Os miúdos perguntavam pelo pai; eu respondia com mentiras piedosas. Sentia-me culpada por tudo: por ter desistido, por não ser forte como a Dona Emília fora para o Rui.
O divórcio foi rápido e doloroso. O Rui ficou com o apartamento e com a mãe; eu fiquei com as crianças e um vazio impossível de preencher.
Hoje olho para trás e pergunto-me: teria sido diferente se eu tivesse cedido mais? Se tivesse engolido o medo e o cansaço? Ou será que merecia lutar pelo meu próprio bem-estar?

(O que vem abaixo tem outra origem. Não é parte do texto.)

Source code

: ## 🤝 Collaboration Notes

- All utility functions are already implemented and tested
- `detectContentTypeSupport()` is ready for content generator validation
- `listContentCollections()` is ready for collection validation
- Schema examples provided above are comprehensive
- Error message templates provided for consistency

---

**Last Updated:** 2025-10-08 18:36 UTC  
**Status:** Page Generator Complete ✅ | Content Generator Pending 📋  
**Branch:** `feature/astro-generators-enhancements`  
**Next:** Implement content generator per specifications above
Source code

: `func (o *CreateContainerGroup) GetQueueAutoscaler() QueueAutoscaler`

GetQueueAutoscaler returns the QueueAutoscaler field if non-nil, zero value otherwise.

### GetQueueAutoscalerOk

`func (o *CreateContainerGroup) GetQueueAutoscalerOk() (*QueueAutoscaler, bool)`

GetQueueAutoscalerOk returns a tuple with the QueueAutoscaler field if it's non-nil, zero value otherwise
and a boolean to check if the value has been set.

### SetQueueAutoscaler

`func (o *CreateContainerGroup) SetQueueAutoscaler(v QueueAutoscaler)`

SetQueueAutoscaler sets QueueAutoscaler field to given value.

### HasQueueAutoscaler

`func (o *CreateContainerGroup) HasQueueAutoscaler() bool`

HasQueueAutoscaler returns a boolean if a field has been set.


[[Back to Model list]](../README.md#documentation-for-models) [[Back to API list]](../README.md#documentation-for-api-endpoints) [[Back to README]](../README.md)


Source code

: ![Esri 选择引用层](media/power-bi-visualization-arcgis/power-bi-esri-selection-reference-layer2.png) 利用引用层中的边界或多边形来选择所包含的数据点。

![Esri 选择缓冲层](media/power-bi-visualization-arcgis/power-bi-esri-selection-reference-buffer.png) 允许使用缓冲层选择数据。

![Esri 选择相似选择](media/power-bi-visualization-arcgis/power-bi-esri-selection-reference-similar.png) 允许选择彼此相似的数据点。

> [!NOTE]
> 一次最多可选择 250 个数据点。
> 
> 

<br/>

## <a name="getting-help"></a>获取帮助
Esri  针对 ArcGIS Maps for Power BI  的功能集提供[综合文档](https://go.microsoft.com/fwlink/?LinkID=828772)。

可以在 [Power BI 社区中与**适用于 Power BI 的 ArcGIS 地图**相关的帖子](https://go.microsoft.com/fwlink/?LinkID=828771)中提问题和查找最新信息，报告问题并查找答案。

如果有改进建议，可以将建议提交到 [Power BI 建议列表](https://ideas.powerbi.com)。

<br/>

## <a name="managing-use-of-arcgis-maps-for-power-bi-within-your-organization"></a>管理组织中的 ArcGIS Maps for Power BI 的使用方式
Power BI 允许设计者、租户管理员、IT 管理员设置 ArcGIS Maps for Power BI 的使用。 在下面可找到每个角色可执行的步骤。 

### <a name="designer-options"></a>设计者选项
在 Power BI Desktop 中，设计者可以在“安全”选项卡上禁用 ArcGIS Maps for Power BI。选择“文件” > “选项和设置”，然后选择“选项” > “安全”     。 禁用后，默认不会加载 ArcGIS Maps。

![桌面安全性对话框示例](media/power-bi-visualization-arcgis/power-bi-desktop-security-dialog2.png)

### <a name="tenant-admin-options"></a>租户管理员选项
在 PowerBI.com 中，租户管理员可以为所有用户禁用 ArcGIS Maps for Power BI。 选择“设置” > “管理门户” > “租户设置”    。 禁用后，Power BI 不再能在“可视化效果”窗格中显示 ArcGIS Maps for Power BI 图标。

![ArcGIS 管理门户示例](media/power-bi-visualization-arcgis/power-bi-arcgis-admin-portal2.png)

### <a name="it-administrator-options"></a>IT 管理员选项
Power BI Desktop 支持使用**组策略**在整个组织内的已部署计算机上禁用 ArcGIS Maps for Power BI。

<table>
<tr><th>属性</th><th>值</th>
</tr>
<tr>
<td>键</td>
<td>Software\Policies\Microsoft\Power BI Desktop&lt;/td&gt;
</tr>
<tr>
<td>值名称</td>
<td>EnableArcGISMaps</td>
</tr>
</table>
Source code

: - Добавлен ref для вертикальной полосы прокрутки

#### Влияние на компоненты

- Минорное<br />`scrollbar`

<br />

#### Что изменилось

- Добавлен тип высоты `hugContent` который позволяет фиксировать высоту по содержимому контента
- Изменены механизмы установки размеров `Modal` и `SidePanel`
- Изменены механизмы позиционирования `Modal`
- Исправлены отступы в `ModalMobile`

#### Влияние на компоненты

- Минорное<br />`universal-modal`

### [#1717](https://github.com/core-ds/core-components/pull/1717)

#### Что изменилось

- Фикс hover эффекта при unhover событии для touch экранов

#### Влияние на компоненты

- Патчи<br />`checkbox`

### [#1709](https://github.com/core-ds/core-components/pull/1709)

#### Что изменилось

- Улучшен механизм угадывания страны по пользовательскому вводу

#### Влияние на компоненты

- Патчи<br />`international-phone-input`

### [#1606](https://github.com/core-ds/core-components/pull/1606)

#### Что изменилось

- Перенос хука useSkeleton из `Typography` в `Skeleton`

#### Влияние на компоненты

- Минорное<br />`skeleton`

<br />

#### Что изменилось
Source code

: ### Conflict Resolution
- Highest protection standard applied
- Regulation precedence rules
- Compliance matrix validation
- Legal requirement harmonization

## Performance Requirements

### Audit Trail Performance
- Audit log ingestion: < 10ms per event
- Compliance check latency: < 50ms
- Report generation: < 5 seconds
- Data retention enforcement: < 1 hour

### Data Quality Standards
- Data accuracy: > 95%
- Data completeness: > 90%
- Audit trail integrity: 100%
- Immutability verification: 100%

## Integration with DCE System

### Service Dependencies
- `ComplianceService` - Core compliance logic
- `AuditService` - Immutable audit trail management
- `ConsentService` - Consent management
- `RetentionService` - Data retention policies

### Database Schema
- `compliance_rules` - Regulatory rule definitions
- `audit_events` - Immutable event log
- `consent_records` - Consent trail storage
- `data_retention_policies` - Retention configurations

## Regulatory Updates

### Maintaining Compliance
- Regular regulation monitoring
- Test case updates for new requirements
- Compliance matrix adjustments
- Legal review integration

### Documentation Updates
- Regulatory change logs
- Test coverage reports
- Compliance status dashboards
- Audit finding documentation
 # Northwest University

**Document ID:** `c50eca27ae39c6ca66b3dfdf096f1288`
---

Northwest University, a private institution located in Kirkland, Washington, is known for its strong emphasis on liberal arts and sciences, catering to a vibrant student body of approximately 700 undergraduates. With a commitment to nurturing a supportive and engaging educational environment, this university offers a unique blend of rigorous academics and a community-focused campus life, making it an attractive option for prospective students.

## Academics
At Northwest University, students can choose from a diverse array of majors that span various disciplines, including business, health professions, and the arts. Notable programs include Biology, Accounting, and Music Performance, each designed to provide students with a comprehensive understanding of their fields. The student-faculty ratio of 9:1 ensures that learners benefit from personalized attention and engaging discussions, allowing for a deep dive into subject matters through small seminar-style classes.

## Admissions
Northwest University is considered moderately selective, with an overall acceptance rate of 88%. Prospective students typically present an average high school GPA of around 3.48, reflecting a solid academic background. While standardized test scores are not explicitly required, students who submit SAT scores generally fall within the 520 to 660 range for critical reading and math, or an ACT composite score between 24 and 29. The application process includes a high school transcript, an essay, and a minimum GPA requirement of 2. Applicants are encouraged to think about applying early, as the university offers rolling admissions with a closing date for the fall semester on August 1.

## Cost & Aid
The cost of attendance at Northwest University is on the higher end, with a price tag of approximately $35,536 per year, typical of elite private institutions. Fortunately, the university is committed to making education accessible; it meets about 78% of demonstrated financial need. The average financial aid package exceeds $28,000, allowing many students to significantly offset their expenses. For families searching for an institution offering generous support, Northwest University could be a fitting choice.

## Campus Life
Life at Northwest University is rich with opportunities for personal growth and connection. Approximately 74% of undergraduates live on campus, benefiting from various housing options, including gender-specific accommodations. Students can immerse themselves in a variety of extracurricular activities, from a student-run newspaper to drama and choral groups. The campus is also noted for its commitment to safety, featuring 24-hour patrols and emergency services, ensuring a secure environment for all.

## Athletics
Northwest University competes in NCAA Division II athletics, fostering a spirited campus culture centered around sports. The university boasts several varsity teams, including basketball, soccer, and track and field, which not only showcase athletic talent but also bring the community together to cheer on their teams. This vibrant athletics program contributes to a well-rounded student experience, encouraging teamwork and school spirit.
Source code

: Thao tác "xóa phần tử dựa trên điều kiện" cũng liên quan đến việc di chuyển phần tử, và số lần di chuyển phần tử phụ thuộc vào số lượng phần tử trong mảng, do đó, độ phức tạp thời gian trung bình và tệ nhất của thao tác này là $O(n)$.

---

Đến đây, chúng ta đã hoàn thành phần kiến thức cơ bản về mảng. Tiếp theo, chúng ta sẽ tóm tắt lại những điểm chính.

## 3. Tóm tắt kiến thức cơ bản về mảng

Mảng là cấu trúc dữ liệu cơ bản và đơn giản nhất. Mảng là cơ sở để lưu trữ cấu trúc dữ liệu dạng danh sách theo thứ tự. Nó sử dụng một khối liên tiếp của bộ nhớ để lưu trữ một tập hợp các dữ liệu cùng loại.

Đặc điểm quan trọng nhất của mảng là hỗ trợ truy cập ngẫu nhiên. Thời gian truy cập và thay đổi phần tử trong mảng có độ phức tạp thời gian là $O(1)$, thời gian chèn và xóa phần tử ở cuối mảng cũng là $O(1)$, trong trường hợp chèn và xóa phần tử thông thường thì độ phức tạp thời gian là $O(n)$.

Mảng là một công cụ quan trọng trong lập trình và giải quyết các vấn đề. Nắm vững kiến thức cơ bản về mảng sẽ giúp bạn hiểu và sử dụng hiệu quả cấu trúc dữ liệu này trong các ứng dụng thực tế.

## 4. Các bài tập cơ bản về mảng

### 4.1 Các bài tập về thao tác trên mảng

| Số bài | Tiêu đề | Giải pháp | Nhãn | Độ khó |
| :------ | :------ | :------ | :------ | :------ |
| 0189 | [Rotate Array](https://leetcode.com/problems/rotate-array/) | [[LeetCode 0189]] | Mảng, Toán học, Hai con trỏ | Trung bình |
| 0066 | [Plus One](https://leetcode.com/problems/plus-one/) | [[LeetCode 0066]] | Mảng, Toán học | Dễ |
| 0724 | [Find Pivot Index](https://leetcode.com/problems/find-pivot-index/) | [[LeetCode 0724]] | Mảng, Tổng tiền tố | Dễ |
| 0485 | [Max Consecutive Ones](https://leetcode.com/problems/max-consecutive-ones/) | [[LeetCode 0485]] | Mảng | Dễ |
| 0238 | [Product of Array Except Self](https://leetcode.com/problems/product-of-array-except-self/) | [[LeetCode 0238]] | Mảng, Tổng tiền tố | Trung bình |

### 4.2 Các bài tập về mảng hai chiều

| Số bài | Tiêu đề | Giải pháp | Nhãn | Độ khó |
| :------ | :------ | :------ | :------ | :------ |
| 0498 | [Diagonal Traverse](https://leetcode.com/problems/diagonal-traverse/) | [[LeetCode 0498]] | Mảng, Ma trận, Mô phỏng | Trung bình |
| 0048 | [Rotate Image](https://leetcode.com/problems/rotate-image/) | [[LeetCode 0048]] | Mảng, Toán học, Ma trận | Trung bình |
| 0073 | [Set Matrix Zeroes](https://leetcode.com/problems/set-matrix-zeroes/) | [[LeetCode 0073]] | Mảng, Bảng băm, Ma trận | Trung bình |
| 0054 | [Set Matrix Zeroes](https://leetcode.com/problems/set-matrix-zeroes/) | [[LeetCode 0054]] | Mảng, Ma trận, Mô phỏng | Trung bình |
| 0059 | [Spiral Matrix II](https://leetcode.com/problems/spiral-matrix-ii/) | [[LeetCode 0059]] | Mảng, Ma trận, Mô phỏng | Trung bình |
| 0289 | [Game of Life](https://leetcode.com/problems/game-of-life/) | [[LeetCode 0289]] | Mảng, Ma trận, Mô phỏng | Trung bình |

Às vezes sonho com o Rui — com aquele rapaz doce que me prometeu amor eterno numa tarde de verão em Vila do Conde. Mas esse rapaz desapareceu algures entre as paredes apertadas do nosso apartamento e as exigências de uma doença cruel.
Agora vivo num T2 alugado, faço turnos extra para pagar as contas e tento dar aos meus filhos alguma estabilidade. A Leonor já não faz xixi na cama; o Tomás voltou a sorrir de vez em quando.
Mas à noite, quando tudo está em silêncio, ainda me pergunto: fui egoísta por querer proteger os meus filhos? Ou simplesmente humana?
E vocês? Até onde iriam para salvar uma família — mesmo que isso significasse perder-se a si próprios?